> Problem details: Only the lines from the one containing "29th of Tishrei |" to the end of the entries should be written out, each exactly as it stands, both ends included.

> Data items:

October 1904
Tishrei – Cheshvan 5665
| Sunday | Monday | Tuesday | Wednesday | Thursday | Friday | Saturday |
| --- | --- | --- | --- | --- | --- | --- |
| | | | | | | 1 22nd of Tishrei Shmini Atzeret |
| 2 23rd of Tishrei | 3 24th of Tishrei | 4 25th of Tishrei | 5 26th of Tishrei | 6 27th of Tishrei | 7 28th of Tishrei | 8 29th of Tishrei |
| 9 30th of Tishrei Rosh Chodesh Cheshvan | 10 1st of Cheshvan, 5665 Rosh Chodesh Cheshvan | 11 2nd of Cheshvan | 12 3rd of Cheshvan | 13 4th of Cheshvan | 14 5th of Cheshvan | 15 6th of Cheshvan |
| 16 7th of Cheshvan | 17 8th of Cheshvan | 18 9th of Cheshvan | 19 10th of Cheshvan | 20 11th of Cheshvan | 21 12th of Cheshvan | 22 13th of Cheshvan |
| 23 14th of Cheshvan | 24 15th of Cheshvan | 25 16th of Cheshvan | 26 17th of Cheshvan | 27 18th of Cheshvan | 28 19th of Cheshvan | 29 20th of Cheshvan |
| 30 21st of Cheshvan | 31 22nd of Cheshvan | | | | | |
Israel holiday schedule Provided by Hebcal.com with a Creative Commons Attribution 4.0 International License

> Written solution:
| 2 23rd of Tishrei | 3 24th of Tishrei | 4 25th of Tishrei | 5 26th of Tishrei | 6 27th of Tishrei | 7 28th of Tishrei | 8 29th of Tishrei |
| 9 30th of Tishrei Rosh Chodesh Cheshvan | 10 1st of Cheshvan, 5665 Rosh Chodesh Cheshvan | 11 2nd of Cheshvan | 12 3rd of Cheshvan | 13 4th of Cheshvan | 14 5th of Cheshvan | 15 6th of Cheshvan |
| 16 7th of Cheshvan | 17 8th of Cheshvan | 18 9th of Cheshvan | 19 10th of Cheshvan | 20 11th of Cheshvan | 21 12th of Cheshvan | 22 13th of Cheshvan |
| 23 14th of Cheshvan | 24 15th of Cheshvan | 25 16th of Cheshvan | 26 17th of Cheshvan | 27 18th of Cheshvan | 28 19th of Cheshvan | 29 20th of Cheshvan |
| 30 21st of Cheshvan | 31 22nd of Cheshvan | | | | | |
Israel holiday schedule Provided by Hebcal.com with a Creative Commons Attribution 4.0 International License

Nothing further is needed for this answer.